Projekt nowelizacji kodeksu wyborczego posłowie PiS złożyli w Sejmie w czwartek 21 czerwca. Przedstawicielem wnioskodawców jest Artur Zasada, 49-letni prawnik wybrany do Sejmu w okręgu zielonogórskim, zasiadający między innymi w komisji kontroli państwowej i nadzwyczajnej komisji do rozpatrzenia projektów ustaw z zakresu prawa wyborczego.
"Wyborca będzie wiedział"
- Dzięki naszym zmianom wyborca, idąc do wyborów, będzie wiedział, ilu posłów w jego okręgu wyborczym będzie wybieranych. Dzisiaj tego nie wie, dzisiaj ta liczba nie jest z góry ustalona. Zależy od rozkładu głosów - tłumaczył w piątek Zasada.
Zgłoszony projekt przewiduje ścisłe przyporządkowanie trzech lub więcej mandatów do każdego z trzynastu okręgów wyborczych. Nie ma w nim - przynajmniej na razie - pomysłu zmiany granic okręgów wyborczych.
Opozycja nie wierzy w zapewnienia Prawa i Sprawiedliwości.
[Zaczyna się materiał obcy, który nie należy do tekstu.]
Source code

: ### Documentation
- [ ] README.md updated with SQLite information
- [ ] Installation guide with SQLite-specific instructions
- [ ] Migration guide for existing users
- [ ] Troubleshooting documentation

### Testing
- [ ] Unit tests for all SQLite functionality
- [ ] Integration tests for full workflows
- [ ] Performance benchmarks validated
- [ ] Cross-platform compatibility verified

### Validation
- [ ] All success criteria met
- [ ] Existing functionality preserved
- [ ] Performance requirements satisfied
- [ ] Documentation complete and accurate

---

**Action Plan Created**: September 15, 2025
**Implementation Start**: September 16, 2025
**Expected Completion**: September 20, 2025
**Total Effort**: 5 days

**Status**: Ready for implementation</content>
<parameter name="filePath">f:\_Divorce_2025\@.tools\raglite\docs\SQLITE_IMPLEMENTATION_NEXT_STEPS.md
Poseł Platformy Obywatelskiej Mariusz Witczak powiedział reporterowi TVN24, że spodziewa się, iż następnym krokiem Prawa i Sprawiedliwości będzie projekt przykrojenia granic, a być może i zmiany liczby okręgów wyborczych tak, aby maksymalnie wykorzystać poparcie dla Prawa i Sprawiedliwości w poszczególnych regionach.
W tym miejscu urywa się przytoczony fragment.